O cofre
Espirais de fumaça dançavam e enroscavam-se pelo ar da cozinha, há cada uns tantos
segundos, um sopro às dissipava pelo cômodo. Seus óculos embaçavam, mas não se incomodava,
continuava a assoprar o vapor para longe. Enquanto brincava com aquele resto de café amargo
Catarina encarava o velho trambolho enferrujado na parede.
-Merdinha inútil. - Mais uma onda de vapor quebrou-se pelo ar.
A posição daquela velharia sempre a incomodara, fora instalada no meio da parede da sala,
de frente para a cozinha, uma grande porta de ferro, tão antiga quanto o tempo. No começo deveria
haver um quadro para tampá-lo, mas este deve ter sumido com o resto das coisas. Roubado,
penhorado, queimado, quem sabia? No fim, ficaram só ele, e ela.
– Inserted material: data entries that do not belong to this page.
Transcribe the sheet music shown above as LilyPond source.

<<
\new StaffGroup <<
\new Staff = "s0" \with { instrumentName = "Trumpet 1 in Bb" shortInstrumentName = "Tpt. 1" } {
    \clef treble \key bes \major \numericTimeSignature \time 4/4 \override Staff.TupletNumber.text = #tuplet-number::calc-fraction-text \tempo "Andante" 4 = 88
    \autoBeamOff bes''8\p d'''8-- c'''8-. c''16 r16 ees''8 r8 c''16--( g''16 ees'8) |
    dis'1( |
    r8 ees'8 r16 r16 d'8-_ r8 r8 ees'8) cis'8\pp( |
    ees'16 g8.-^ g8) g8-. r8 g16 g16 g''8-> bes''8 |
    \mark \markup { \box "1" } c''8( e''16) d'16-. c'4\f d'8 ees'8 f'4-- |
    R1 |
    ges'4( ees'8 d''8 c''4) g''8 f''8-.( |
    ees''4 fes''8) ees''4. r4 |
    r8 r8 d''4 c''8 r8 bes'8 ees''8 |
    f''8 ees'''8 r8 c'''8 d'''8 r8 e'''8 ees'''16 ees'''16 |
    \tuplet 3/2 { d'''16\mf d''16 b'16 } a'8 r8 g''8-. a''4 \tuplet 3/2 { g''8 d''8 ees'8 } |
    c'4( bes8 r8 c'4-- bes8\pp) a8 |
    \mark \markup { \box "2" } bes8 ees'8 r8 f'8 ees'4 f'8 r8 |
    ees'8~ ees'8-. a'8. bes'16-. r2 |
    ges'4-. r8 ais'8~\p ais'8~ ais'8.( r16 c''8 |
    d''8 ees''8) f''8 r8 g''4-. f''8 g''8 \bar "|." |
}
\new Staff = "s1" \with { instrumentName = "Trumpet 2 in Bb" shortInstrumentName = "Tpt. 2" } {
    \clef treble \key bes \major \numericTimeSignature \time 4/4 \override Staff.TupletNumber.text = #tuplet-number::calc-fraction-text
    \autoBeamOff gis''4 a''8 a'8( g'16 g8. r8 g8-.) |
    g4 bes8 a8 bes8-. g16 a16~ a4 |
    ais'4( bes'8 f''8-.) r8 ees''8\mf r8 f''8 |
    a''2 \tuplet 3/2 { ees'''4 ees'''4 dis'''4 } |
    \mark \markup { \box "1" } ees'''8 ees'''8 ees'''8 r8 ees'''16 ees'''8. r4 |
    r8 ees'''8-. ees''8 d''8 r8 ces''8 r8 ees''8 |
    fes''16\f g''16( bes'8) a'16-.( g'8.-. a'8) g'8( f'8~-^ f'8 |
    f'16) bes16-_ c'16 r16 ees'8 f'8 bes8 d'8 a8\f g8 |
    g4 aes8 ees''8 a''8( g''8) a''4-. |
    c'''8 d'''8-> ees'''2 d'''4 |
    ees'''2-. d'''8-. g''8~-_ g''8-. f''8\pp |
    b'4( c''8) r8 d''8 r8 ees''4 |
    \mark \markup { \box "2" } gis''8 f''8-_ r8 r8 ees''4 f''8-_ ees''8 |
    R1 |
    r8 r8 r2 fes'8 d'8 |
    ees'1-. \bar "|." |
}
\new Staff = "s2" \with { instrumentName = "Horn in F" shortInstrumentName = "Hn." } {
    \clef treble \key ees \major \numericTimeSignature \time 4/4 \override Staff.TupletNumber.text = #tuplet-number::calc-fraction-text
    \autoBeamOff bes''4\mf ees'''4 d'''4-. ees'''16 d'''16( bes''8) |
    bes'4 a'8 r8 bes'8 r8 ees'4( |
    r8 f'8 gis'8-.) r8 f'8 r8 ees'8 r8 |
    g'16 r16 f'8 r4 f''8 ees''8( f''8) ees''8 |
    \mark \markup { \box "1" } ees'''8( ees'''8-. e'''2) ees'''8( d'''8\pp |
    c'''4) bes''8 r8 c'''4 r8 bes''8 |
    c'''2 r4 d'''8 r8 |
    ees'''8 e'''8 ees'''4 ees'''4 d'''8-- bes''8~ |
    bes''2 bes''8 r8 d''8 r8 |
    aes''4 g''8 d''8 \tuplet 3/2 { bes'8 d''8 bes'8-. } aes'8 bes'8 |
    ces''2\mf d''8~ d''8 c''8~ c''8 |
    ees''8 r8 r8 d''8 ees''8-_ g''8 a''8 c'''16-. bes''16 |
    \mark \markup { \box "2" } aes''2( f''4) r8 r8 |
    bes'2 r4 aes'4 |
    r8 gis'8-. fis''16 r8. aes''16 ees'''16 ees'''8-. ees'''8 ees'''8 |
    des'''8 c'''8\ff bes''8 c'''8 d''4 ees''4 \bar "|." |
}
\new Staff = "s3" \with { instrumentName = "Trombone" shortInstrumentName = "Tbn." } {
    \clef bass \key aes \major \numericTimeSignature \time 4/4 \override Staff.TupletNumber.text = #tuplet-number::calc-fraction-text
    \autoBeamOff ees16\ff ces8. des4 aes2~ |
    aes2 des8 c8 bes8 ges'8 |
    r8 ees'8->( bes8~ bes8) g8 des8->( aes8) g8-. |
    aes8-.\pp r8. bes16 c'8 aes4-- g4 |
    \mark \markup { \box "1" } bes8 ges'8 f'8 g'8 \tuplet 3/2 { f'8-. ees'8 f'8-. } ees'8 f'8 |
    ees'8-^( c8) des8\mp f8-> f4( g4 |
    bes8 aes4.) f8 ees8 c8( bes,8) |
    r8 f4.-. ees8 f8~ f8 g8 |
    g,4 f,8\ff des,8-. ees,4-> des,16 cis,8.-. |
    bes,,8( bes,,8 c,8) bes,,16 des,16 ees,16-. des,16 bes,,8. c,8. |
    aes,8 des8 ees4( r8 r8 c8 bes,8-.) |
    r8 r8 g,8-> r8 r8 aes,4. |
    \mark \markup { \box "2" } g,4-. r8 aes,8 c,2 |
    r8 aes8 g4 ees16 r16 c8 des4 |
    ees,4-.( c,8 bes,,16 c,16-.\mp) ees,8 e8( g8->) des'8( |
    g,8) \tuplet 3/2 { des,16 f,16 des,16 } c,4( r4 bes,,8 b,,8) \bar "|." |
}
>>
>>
Desde os tempos da construção da casa ele já estava ali, podia-se dizer que era o seu
coração. Todos os donos pareciam ter uma fascinação por sua áurea, lembrava-se de ver a avó
rondando-o cedo pela manhã, mas ela por aquela coisa, não sentia nada além de curiosidade e
desprezo. Sentimentos que só aumentaram desde que voltara a se refugiar ali.
Já fariam uns vinte anos talvez? Os dias pareciam tão contínuos que já não lembrava quando
os vivos tornaram-se inconvenientes, e a lembrança dos mortos passaram a ser sua melhor
companhia. Sentia-se muito mais como um fantasma, ao qual já não cabiam as funções de um ser
orgânico.
– Sorriu desdenhosa
– Mas que pensamento mais clichê. Uma sombra em uma casa fantasma. - A fumaça se
partia novamente.
Desde o incêndio, toda aquela casa era um sepulcro, só restaram memórias, preferia que
estas tivessem queimado junto com o resto. Inconscientemente deslizou os dedos pela pele rugosa
dos ombros ao pescoço enquanto encarava a porta de ferro, muito mais escondia-se sob o tecido.
A lembrança a acompanhava todos os dias, refletia-se no espelho, naquela maldita parede.
Desde muito pequena vira seu pai observando fascinado o interior do cofre, e apesar de seu
tamanho e posição nada discretos, nunca conseguira ver o que havia lá dentro, só sabia, que valia,
de todas as formas, muito mais do que ela. No dia em que a sala explodira em chamas, não se
preocupou em subir as escadas e procurar pela menina, preferiu atirar-se em meio ao fogo e salvar o
que quer que existisse naquela porcaria.
As unhas afundaram-se na pele dos ombros e deslizaram até a gola da blusa, puxando-a com
força como se quisesse rasgá-la, marcas finas deixavam um rastro quase imperceptível em meio as
tantas disformidades que já existiam, destacavam-se apenas pelo vermelho que começava a brotar.
Deu um suspiro de impaciência, passou a mão pelos cabelos e começou a bater a caneca na
mesa. Com um grito arremessou-a pela sala, e a viu se desfazer em pedacinhos na porta de ferro.
-O que você tem? Que merda é essa tão importante? - Berrou enquanto batia os pés no
chão incessantemente. -O queeeee? - Tomada de raiva, lançou-se conta a porta do cofre, girou a
combinação para todos os lados, investiu com todas as forças sobre a trava, socou-a até os punhos
arderem. Nada. As lágrimas de raiva transformaram-se em frustração, e depois em cansaço. Já não
era a primeira vez.
Subiu as escadas pensando em todos os jeitos que já tentara arrombar aquela merda e em
todas as fantasias que criara sobre o que haveria ali dentro. Jogou-se na cama.
-Antes de eu morrer. Antes de eu morrer. - Sussurrou para si mesma.
O tempo já não habitava aquele lugar, suspendeu-se em uma eternidade que continuou a
acompanhar os monótonos dias de Catarina.
Espirais de fumaça dançam e enroscam-se pelo ar da cozinha.
-Merdinha inútil.
Cacos explodem conta a parede.
Espirais de fumaça dançam e enroscam-se pelo ar da cozinha.
Um dia bom.
Ignore.
Espirais de fumaça dançavam e enroscavam-se pelo ar da cozinha, deste lado da mesa, ela
sorria, gargalhava para ser mais preciso. Através da onda de vapor que se quebrava lá estava ele,
exposto e gigante como sempre, com todos seus segredos abertos para ela.